2012 Mazda 2 Review

2012 Mazda 2 (or is it the 2012 Mazda Mazda2?)

1.5L 4-cylinder, 100 hp, 98 lb-ft, front-wheel drive, 4-speed automatic, cloth seats, 28/34 mpg, 2,359 lb curb weight

Who knew Mazda made a 2? This is another low-miler with less than 1,500 on the clock. The upscale Touring model has a base MSRP of $16,020 for the 5-speed manual, compared to the Sport’s $14,530. Add $840 to each if you want an automatic. Our Crystal White Pearl paint job tacks on another $200.

For the extra $1,490, the Touring edition gets you a rear spoiler, fog lights, cruise control, chrome exhaust outlet(!), 15″ alloys, leather-wrapped steering wheel, and some fancy red piping on the seats.

Funny how Mazda included the spoiler on the Touring instead of the Sport model.
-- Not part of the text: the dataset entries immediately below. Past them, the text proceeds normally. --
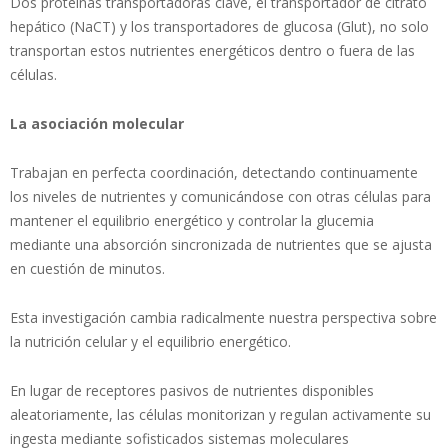
Dos proteínas transportadoras clave, el transportador de citrato
hepático (NaCT) y los transportadores de glucosa (Glut), no solo
transportan estos nutrientes energéticos dentro o fuera de las
células.
La asociación molecular
Trabajan en perfecta coordinación, detectando continuamente
los niveles de nutrientes y comunicándose con otras células para
mantener el equilibrio energético y controlar la glucemia
mediante una absorción sincronizada de nutrientes que se ajusta
en cuestión de minutos.
Esta investigación cambia radicalmente nuestra perspectiva sobre
la nutrición celular y el equilibrio energético.
En lugar de receptores pasivos de nutrientes disponibles
aleatoriamente, las células monitorizan y regulan activamente su
ingesta mediante sofisticados sistemas moleculares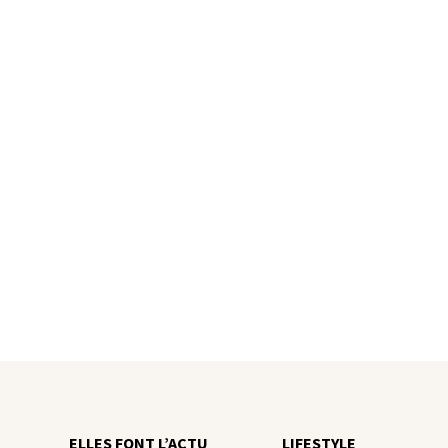
ELLES FONT L’ACTU
LIFESTYLE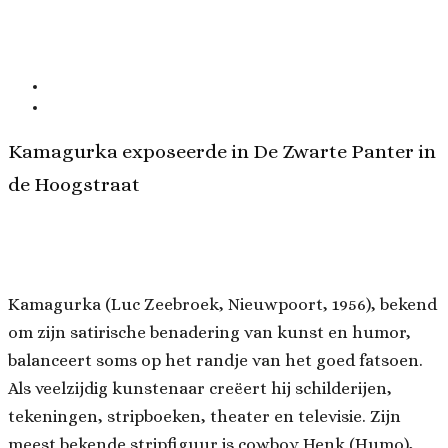
Kamagurka exposeerde in De Zwarte Panter in
de Hoogstraat
Kamagurka (Luc Zeebroek, Nieuwpoort, 1956), bekend
om zijn satirische benadering van kunst en humor,
balanceert soms op het randje van het goed fatsoen.
Als veelzijdig kunstenaar creëert hij schilderijen,
tekeningen, stripboeken, theater en televisie. Zijn
meest bekende stripfiguur is cowboy Henk (Humo),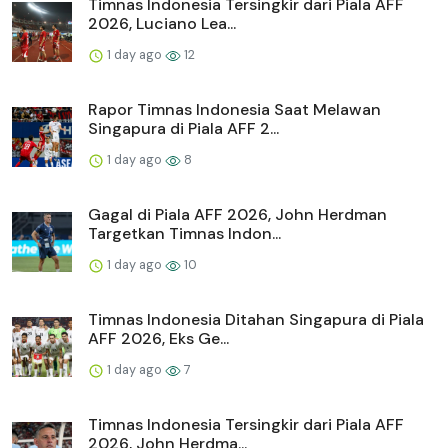
Timnas Indonesia Tersingkir dari Piala AFF
2026, Luciano Lea...
1 day ago
12
Rapor Timnas Indonesia Saat Melawan
Singapura di Piala AFF 2...
1 day ago
8
Gagal di Piala AFF 2026, John Herdman
Targetkan Timnas Indon...
1 day ago
10
Timnas Indonesia Ditahan Singapura di Piala
AFF 2026, Eks Ge...
1 day ago
7
Timnas Indonesia Tersingkir dari Piala AFF
2026, John Herdma...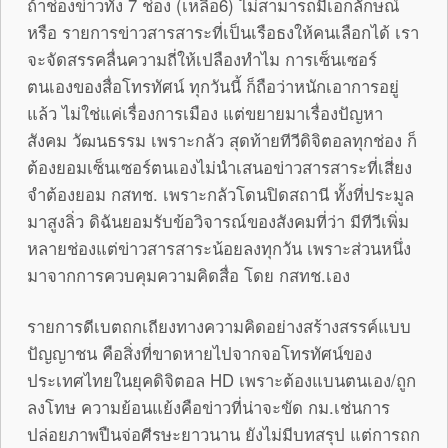
ถ้าช่องข่าวทั้ง 7 ช่อง (เหลือ6) ไม่สามารถมีเอกลักษณ์
หรือ รายการข่าวสารสาระที่เป็นเรือธงให้คนเลือกได้ เรา
จะจัดสรรคลื่นความถี่ให้เปลืองทำไม การเซ็นเซอร์
ตนเองของสื่อโทรทัศน์ ทุกวันนี้ ก็ถือว่าหนักเอาการอยู่
แล้ว ไม่ใช่แค่เรื่องการเมือง แต่ขยายมาเรื่องปัญหา
สังคม วัฒนธรรม เพราะกลัว สุดท้ายทีวีดิจิตอลทุกช่อง ก็
ต้องยอมเซ็นเซอร์ตนเองไม่นำเสนอข่าวสารสาระที่เสี่ยง
จำต้องยอม กสทช. เพราะกลัวโดนปิดสถานี ทั้งที่ประมูล
มาสูงลิ่ว ดิฉันยอมรับข้อวิจารณ์ของสังคมที่ว่า มีทีวีเพิ่ม
หลายช่องแต่ข่าวสารสาระน้อยลงทุกวัน เพราะส่วนหนึ่ง
มาจากการควบคุมความคิดสื่อ โดย กสทช.เอง
รายการดีเบตถกเถียงทางความคิดอย่างสร้างสรรค์แบบ
ปัญญาชน คือสิ่งที่ขาดหายไปจากจอโทรทัศน์ของ
ประเทศไทยในยุคดิจิตอล HD เพราะต้องแบนตนเอง/ถูก
ลงโทษ ความย้อนแย้งคือข่าวที่น่าจะขัด กม.เช่นการ
ปล่อยภาพปืนจ่อศีรษะยาวนาน ยังไม่มีบทสรุป แต่การถก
Not a big deal, though, because it would be a stretch to describe anything about this car as sporty.

It still has drum brakes in the rear. Those are still being used? At least the front has discs to help scrub speed. Tires are all-season Yokohama Avid S34 in a whopping 185/55R15.

Up front is Mazda’s signature toothy grin. Lighting is typical halogen reflector headlights and fogs.

This hatchback is very small and the cargo space was tight, even for a small car. The rear hatch opens with the little black button below the Mazda logo. Folding the back seats makes enough room for a good-sized dog crate, but barely.

Folding the seats down requires removing headrest and parcel shelf. They take up a lot of room if you keep them in the car, but you can slide them down behind the front seats.

Unfortunately the seat backs do not fold flat, and there is a step up preventing a totally flat cargo space. The dog did not appreciate the unstable ride.

The instrument panel was sparse. Outside temperature is given, but there is no engine temperature gauge, only a little blue light that comes on suggesting you take it easy until it gets up to operating temp. A fog light indicator was missing from the cluster; you have to bend your eyes around the steering wheel to the physical switch on the headlight stalk to see if they are on.

The biggest disappointment was 1.5L 4-cylinder pushing only 100 hp. Power was nonexistent, and forget about passing on the highway. Gas pedal travel was short, so it always felt like something was blocking the pedal and holding the engine back. Nope, that’s all she wrote.

If you do not want to go fast or haul a lot of cargo, it might be ok.